Use of financial incentives in UK healthcare, and when it is right to use financial incentives to improve health. The issue is examined in the context of obesity, health in pregnancy, medication for psychotic disorders and substance misuse.

DR HADWEN TRUST FOR HUMANE RESEARCH

- Award winner: Oliver Hanemann

Institution: Peninsula Medical School

Value: £124,090

Development and use of a human-cell culture model to test new therapies for neurofibromatosis type 2 tumours and provide an alternative to lengthy animal tests.

- Award winner: Amanda Ellison

Institution: University of Durham

Value: £104,351

Human brain research with dual-site transcranial magnetic stimulation (TMS) as an alternative to invasive brain-damaging experiments on non-human primates.

- Award winner: Craig Winstanley

Institution: University of Liverpool

Value: £134,954

Artificial sputum as an alternative to animals in studying bacterial population response to challenge with antibiotics in cystic fibrosis.

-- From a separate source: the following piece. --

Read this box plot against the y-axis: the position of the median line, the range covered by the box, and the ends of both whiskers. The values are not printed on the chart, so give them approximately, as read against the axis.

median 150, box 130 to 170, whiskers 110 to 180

- Award winner: Tom Solomon

Institution: University of Liverpool

Value: £134,050

Development and use of a blood-brain barrier model to study viral encephalitis in the test tube instead of in animals.

- Award winner: Sarah Herrick

Institution: University of Manchester

Value: £122,322

Development of a three-dimensional human airway model as an alternative to animal studies to understand control of mucus production in asthma.

ACTION MEDICAL RESEARCH

Action Medical Research has announced three research training fellowships for 2008, to aid career development into medical research.

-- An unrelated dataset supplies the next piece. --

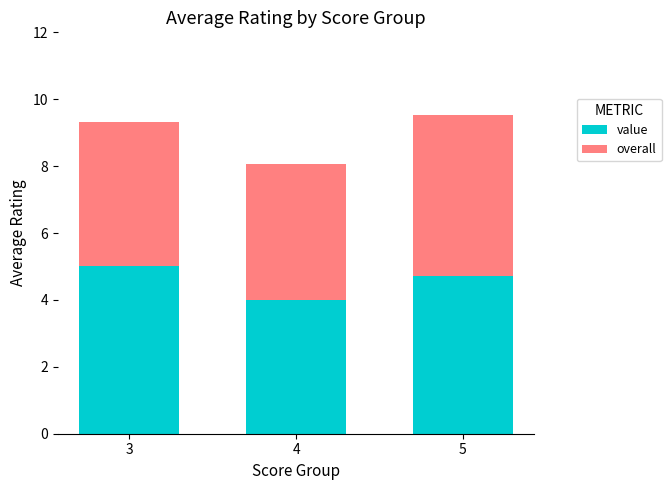

How many data points in value are above 4?

2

- Award winner: Tracey Mills

Institution: University of Manchester

Value: £160,244

Foetal growth restriction.

- Award winner: Thomas Hiemstra

Institution: University of Cambridge

Value: £200,906

Investigating how kidney stones develop.

- Award winner: Manju Kurian

Institution: University of Birmingham

Value: £135,648

Investigating infantile spasms and MRST syndrome.